Let’s face it, Photoshop combined with digital capture have done wonders to move the art we love into the 21st century. Providing cleaner files than negs, instant review, less to carry around… a win, win, right?

Well, on certain fronts this is so. However in the realms of purist photography, the truth strays from this path. With the power that a solid processor and Photoshop can afford, the art of lighting (the true heart of photography) is being threatened.

Many times I have met with talented image producers, only to find that they were indeed master retouchers that took a mere snapshot and made it into a piece of art. Denying the credibility of their art is wrong in every since of the word, they are artists, and talented at that. Unfortunately, the opposite is also true, as denoting them as “talented photographers” is just as misleading as the latter. What we are seeing is a new branch of our medium being born, where the former “printmaster” assumes the role of creator.

I once sat by the pool with Fred Miranda, a friend and fellow photographer, and discussed this aspect of the industry, and we both had agreed in the power of retouching knowledge, but to this extent perhaps not.

This brings me to my stance on the issue, and this should also answer some of the emails I have received… By opinion, and also definition, photography is the ability to capture / manipulate light to the advantage of the creator (artist). In such terms, it is the ability to light the subject, set or both to lead a viewers eye to the surmised truth that lies in the mind of the photographer.

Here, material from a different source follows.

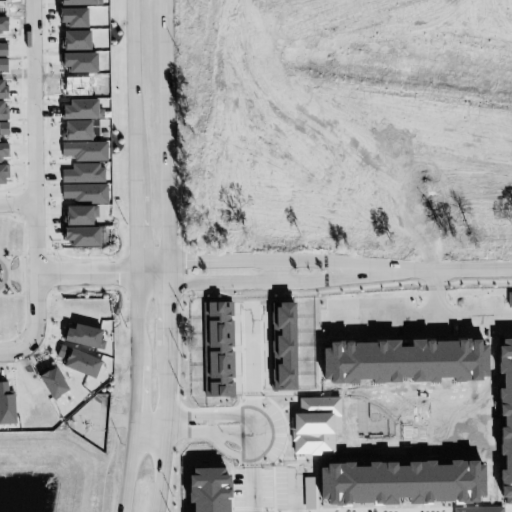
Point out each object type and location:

This is not saying that someone that possesses the talent to light a set is more or less talented than he who can make a lit scene from a snapshot. It says that the two fields are separate yet equal (my apologies to any that see this as a reference to indentured servitude).

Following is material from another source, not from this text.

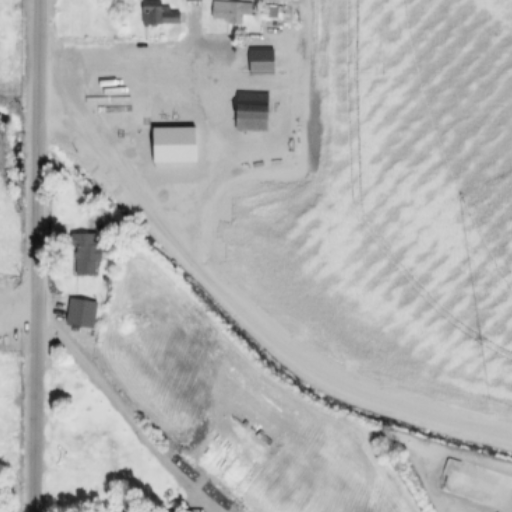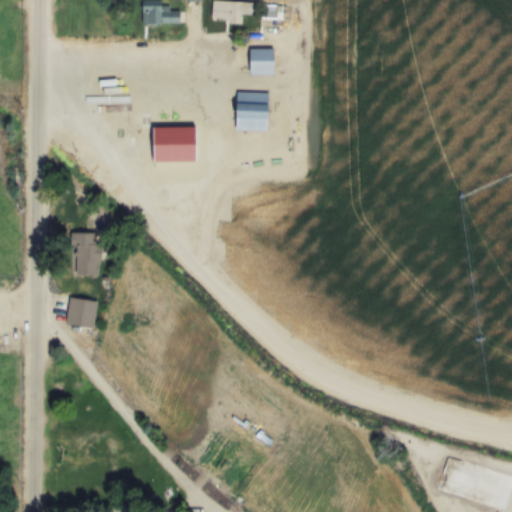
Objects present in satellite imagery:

It is my belief that a talented photographer working with a talented retoucher can create masterpieces. However, when one confuses their position, they will never be more than slightly above average.

In no way should this be taken that a photographer should not work on his or her own post production. Rarely have I ever outsourced any of my post. What it I am trying to encourage is this…

The end result is determined in its beginning perfection. If you want even better images, work on your post work before you press the shutter.